One example that I've used is "imagine if God sat a plasma TV in front of Moses and tuned into the Discovery channel for a video on His Creation". God then told Moses to write down what he saw, and what came out was "In the beginning, God created the heaven and earth".... Sure, it was perfectly inspired by God. But the words from Moses' pen communicate nothing like perfect reality.
Humans never do anything perfectly. There are recent movements among the fundimentalist denominations to believe the Bible "literaly". But the fact is that humans transcribed it onto paper, and retranslated it by hand for centuries. I believe the Bible to be the perfectly inspired word of God. But I don't believe that the human caretakers over the centuries were perfect, or perfectly inspired themselves.
Comparing the first sections of the Bible to the Dead Sea Scrolls that date to just about Jesus' time, demonstrates that there were lots of changes in the verses. Yes, they're pretty close.

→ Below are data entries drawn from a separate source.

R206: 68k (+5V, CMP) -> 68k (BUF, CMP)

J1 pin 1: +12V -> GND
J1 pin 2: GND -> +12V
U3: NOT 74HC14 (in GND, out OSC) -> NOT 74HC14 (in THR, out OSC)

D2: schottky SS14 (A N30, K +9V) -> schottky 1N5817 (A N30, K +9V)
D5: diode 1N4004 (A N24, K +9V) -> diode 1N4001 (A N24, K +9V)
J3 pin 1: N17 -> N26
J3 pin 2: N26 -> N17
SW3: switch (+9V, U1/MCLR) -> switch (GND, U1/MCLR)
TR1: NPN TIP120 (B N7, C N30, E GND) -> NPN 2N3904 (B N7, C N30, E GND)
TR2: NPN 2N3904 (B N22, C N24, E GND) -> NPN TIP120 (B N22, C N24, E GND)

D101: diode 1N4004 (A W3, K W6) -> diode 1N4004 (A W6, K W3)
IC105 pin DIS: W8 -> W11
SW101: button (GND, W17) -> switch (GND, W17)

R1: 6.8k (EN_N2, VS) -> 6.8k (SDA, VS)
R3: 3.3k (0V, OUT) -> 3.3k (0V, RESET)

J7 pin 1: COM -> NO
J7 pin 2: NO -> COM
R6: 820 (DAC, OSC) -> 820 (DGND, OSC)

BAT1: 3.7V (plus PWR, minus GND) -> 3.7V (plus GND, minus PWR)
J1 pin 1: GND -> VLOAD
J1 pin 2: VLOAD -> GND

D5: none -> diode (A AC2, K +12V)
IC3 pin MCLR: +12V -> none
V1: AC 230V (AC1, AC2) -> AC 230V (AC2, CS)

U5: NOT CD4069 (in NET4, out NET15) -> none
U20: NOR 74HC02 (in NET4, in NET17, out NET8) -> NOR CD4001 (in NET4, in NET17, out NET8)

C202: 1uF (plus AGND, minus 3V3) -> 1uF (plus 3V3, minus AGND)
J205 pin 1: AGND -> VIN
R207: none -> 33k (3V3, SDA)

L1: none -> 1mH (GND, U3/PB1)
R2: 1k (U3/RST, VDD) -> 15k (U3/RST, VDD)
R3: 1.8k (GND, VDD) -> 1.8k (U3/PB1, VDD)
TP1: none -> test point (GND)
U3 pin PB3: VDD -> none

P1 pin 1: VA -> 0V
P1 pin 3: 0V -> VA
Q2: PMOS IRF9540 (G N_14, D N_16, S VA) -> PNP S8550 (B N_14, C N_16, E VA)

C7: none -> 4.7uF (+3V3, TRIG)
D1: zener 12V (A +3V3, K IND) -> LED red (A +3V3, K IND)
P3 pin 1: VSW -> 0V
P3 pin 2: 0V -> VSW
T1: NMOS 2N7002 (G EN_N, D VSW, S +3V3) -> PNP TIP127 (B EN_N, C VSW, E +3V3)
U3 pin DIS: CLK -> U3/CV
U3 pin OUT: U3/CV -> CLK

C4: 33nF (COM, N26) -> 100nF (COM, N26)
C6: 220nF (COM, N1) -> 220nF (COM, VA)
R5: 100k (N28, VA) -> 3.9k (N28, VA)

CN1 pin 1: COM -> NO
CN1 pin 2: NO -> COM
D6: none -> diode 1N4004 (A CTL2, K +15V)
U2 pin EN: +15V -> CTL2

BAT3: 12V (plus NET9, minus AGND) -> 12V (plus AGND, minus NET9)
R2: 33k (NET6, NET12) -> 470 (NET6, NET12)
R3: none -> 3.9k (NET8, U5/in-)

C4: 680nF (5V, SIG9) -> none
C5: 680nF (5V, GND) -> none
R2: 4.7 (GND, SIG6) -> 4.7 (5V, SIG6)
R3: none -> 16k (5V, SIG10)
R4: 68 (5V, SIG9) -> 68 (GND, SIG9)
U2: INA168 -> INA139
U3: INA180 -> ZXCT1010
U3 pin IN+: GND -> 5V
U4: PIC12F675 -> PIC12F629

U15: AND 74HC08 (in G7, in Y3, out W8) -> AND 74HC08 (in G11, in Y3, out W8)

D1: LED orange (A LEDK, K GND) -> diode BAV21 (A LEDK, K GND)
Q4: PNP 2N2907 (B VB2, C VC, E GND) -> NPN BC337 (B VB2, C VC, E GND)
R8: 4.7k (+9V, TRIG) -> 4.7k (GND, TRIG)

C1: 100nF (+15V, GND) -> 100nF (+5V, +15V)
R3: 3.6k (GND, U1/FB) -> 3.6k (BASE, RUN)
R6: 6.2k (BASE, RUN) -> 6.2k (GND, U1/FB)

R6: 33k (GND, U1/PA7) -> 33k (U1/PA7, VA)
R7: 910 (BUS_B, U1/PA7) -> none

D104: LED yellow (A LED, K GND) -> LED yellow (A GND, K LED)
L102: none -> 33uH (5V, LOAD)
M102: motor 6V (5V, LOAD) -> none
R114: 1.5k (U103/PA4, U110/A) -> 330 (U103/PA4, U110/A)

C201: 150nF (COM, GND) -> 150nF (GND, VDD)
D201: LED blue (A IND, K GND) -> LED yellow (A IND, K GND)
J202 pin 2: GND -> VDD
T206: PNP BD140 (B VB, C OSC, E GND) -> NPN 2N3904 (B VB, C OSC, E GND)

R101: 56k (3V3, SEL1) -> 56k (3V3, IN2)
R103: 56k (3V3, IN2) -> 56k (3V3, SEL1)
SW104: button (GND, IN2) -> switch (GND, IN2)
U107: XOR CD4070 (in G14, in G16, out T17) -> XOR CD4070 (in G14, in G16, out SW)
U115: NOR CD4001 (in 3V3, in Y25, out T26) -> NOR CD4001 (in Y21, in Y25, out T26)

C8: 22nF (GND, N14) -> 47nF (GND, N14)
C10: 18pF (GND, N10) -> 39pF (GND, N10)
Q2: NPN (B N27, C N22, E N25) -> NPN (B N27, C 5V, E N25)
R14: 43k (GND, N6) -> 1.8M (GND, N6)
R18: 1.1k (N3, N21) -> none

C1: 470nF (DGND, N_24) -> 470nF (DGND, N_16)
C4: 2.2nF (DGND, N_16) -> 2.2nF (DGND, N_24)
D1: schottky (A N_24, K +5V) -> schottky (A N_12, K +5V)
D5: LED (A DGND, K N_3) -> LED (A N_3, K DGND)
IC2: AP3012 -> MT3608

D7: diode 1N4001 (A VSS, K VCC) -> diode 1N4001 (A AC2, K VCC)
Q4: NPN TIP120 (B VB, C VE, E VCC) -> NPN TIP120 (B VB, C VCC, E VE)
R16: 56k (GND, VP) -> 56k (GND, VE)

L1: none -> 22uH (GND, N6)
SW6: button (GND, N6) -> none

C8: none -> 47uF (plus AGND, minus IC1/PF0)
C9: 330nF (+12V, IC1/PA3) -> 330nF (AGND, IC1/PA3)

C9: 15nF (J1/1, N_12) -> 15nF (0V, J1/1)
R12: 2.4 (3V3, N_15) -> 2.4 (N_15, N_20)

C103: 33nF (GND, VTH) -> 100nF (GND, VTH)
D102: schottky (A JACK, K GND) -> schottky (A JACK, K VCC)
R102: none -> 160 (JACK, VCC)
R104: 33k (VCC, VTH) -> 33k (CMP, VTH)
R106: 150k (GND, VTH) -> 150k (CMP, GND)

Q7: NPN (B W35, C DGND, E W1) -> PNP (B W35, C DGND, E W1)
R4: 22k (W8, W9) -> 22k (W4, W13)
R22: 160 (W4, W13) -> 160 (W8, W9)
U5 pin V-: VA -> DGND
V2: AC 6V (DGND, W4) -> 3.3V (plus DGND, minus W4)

But they are not exact.
The Old Testament that we read, even in Hebrew, is not the same Old Testament that Jesus studied.
Flame away, lurkers.
To me, Genesis is about the origins of the Universe and the Earth, but has little to say about the origin of species, other than that God was involved in their creation. God gave us the big picture and left it to us to figure out the details.
I also don't believe that Genesis fixes the age of the Earth. That is an inference some have drawn, the actual calculation having been done by one Bishop Ussher, an Anglican. Interestingly, William Jennings Bryan was an old Earth creationist, not a young Earth guy. You should read sometime the actual transcript of the cross-examination - it's very different from the Inherit the Wind fiction. Actually, the cross-examinaiton was one of Clarence Darrow's poorer efforts, with Bryan often getting the upper hand. And no, he never broke down on the stand; he was rather amused by the whole thing.
Full disclosure: I think Darwin got it wrong concluding random genetic mutation leading to natural selection from a "war of the survival of the fittest" is the agent of change within species or leading to new species. I think there is a different change agent we have not yet discovered.